Self-actuated valves rely on system fluid to determine how to position the valve. Among the types of self-actuated valves are relief valves, safety valves, check valves, and steam traps. These valves are all controlled by some characteristic of the system fluid. For the operation of these valves, there is no need for an external source of power.
A solenoid-actuated valve allows for automatic opening and closing. For solenoid-actuated valves, there is also a manual override that allows manual positioning of the valve as long as the override is positioned manually. Using solenoids, the valve is positioned by attracting a magnetic slug connected to the stem. When power is applied to a single solenoid valve, spring pressure opposes the motion of the slug.
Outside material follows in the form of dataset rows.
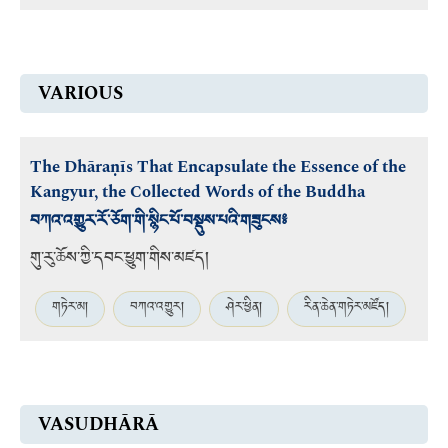
VARIOUS
The Dhāraṇīs That Encapsulate the Essence of the
Kangyur, the Collected Words of the Buddha
བཀའ་འགྱུར་རོ་ཅོག་གི་སྙིང་པོ་བསྡུས་པའི་གཟུངས༔
གུ་རུ་ཆོས་ཀྱི་དབང་ཕྱུག
་གིས་མཛད།
གཏེར་མ།
བཀའ་འགྱུར།
ཤེར་ཕྱིན།
རིན་ཆེན་གཏེར་མཛོད།
VASUDHĀRĀ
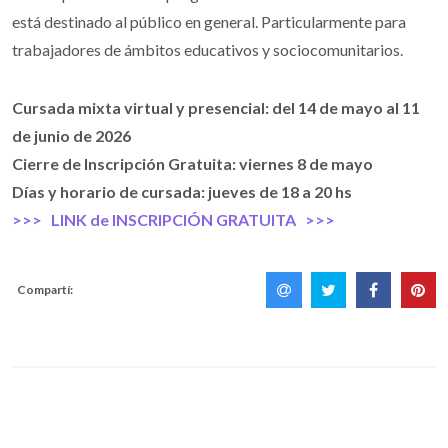
está destinado al público en general. Particularmente para
trabajadores de ámbitos educativos y sociocomunitarios.
Cursada mixta virtual y presencial: del 14 de mayo al 11
de junio de 2026
Cierre de Inscripción Gratuita: viernes 8 de mayo
Días y horario de cursada: jueves de 18 a 20 hs
>>> LINK de INSCRIPCIÓN GRATUITA >>>
Compartí:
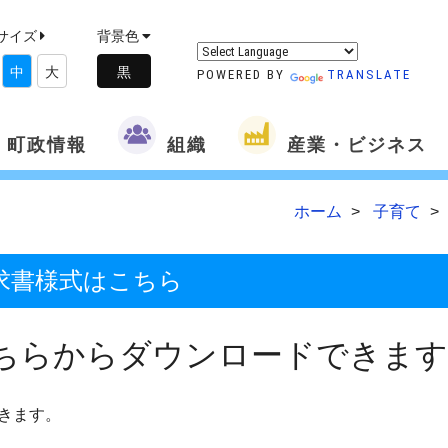
サイズ
背景色
中
大
POWERED BY
TRANSLATE
町政情報
組織
産業・ビジネス
ホーム
子育て
求書様式はこちら
ちらからダウンロードできます
きます。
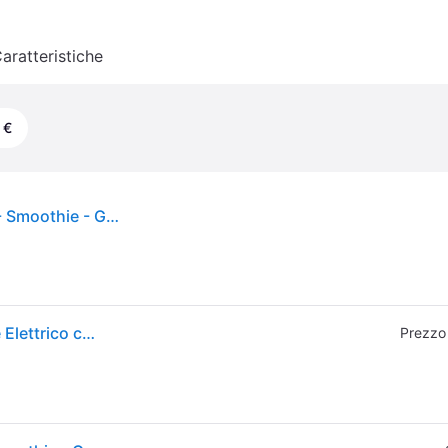
aratteristiche
 €
Frullatore a immersione - Braun - JB9040 - Nero - Smoothie - Ghiaccio tritato
Braun Frullatore PowerBlend 9 JB9040BK, Frullatore Elettrico con Esclusiva Caraffa Triangolare, 10 Impostazioni di Velocità Manuali Più Pulse, Motore da 1600 W, Facile da Pulire, Nero
Prezzo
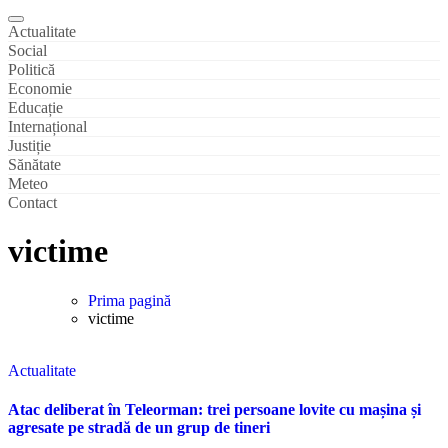
Actualitate
Social
Politică
Economie
Educație
Internațional
Justiție
Sănătate
Meteo
Contact
victime
Prima pagină
victime
Actualitate
Atac deliberat în Teleorman: trei persoane lovite cu mașina și
agresate pe stradă de un grup de tineri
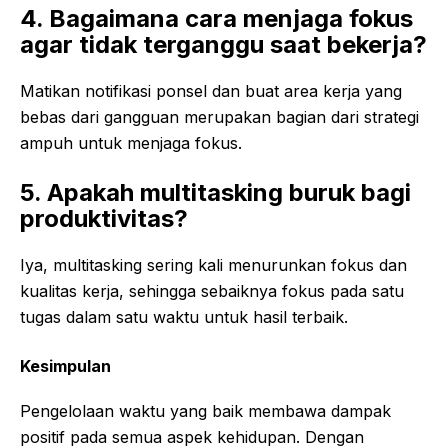
4. Bagaimana cara menjaga fokus
agar tidak terganggu saat bekerja?
Matikan notifikasi ponsel dan buat area kerja yang
bebas dari gangguan merupakan bagian dari strategi
ampuh untuk menjaga fokus.
5. Apakah multitasking buruk bagi
produktivitas?
Iya, multitasking sering kali menurunkan fokus dan
kualitas kerja, sehingga sebaiknya fokus pada satu
tugas dalam satu waktu untuk hasil terbaik.
Kesimpulan
Pengelolaan waktu yang baik membawa dampak
positif pada semua aspek kehidupan. Dengan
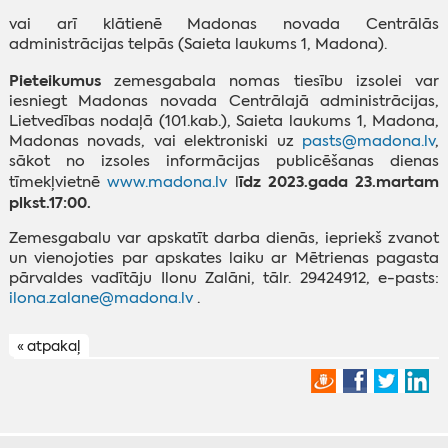
vai arī klātienē Madonas novada Centrālās
administrācijas telpās (Saieta laukums 1, Madona).
Pieteikumus
zemesgabala nomas tiesību izsolei var
iesniegt Madonas novada Centrālajā administrācijas,
Lietvedības nodaļā (101.kab.), Saieta laukums 1, Madona,
Madonas novads, vai elektroniski uz
pasts@madona.lv
,
sākot no izsoles informācijas publicēšanas dienas
īdz 2023.gada 23.martam
tīmekļvietnē
www.madona.lv
l
plkst.17:00.
Zemesgabalu var apskatīt darba dienās, iepriekš zvanot
un vienojoties par apskates laiku ar Mētrienas pagasta
pārvaldes vadītāju Ilonu Zalāni, tālr. 29424912, e-pasts:
ilona.zalane@madona.lv
.
« atpakaļ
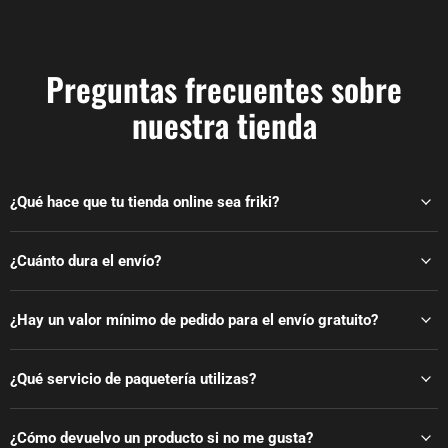
Preguntas frecuentes sobre
nuestra tienda
¿Qué hace que tu tienda online sea friki?
¿Cuánto dura el envío?
¿Hay un valor mínimo de pedido para el envío gratuito?
¿Qué servicio de paquetería utilizas?
¿Cómo devuelvo un producto si no me gusta?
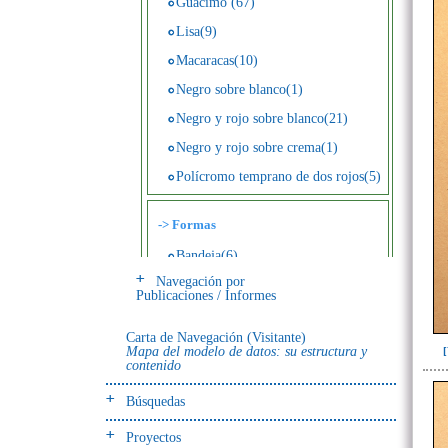
Guácimo (67)
Lisa(9)
Macaracas(10)
Negro sobre blanco(1)
Negro y rojo sobre blanco(21)
Negro y rojo sobre crema(1)
Polícromo temprano de dos rojos(5)
->
Formas
Bandeja(6)
Navegación por
Botella(4)
Publicaciones / Informes
Cuenco(190)
Carta de Navegación (Visitante)
Efigie antropomorfa(24)
Mapa del modelo de datos: su estructura y
contenido
Efigie híbrida(2)
Efigie zoomorfa(56)
Búsquedas
Incensario(13)
Proyectos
It is possible to set up these valves so that power to the solenoid opens and closes the valve. The spring returns the valve to its previous position when power is removed from the solenoid. There is the possibility of using two solenoids to provide both opening and closing by applying power to the appropriate solenoid.
When the solenoid is de-energized, single solenoid valves can either fail open or fail closed. By spring pressure, fail open solenoid valves are opened, and by energizing the solenoid, the valve is closed. A fail-closed solenoid valve closes by spring pressure and opens by energizing the solenoid.
Typically, a double solenoid valve fails “as it is.” With this, the valve position does not vary when both solenoids are de-energized.
The solenoid valve is commonly used in air supply systems, such as those used for pneumatic valve actuators. By controlling the air supply to the pneumatic actuator, the solenoid valves control the position of the pneumatic-actuated valve.
Valve Position Indication
For the knowledgeable operation of the plant, the position of certain valves must be indicated to the operators. These valves are equipped with remote valve position indicators, which indicate whether the valves are open or closed from a distance.
A position detector is used to detect stem and disk position or actuator position in remote valve position indication circuits. Mechanical limit switches, in which the valve is moved physically to detect position, are a type of position detector.
The second type of magnetic switch is a transformer or switch that detects changes in its magnetic core, allowing it to be operated by valve movement.
A local valve position indication is any visually discernible characteristic of the valve that indicates its position. The stem position indicates the position of the rising stem valve. Some non-rising stem valves are equipped with small mechanical pointers that are operated by the valve actuator together with the valve operation.
A mechanical pointer is usually used with power-actuated valves to provide local valve position indication. However, some valves have no indication of position.
Here is a summary of actuated valves:
- The most common kind of valve actuator is a manual valve actuator. Manual actuators may be attached directly to the valve stem or through gears to achieve mechanical advantage.
- In pneumatic actuators, air pressure is applied to one or both sides of a diaphragm in order to position the valve.
- In hydraulic actuators, pressurized liquid on one or both sides of a piston provides the force needed to position the valve.
- Electric actuated valves are powered by electric motors and contain reversible motors coupled to the valve stem through gear trains that reduce rotational speed and increase torque.
- In solenoid actuators, the valve stem is attached to a magnetic slug. The valve is positioned by magnetic attraction between the coil of the electromagnet in the valve actuator and the slug on the stem of the valve.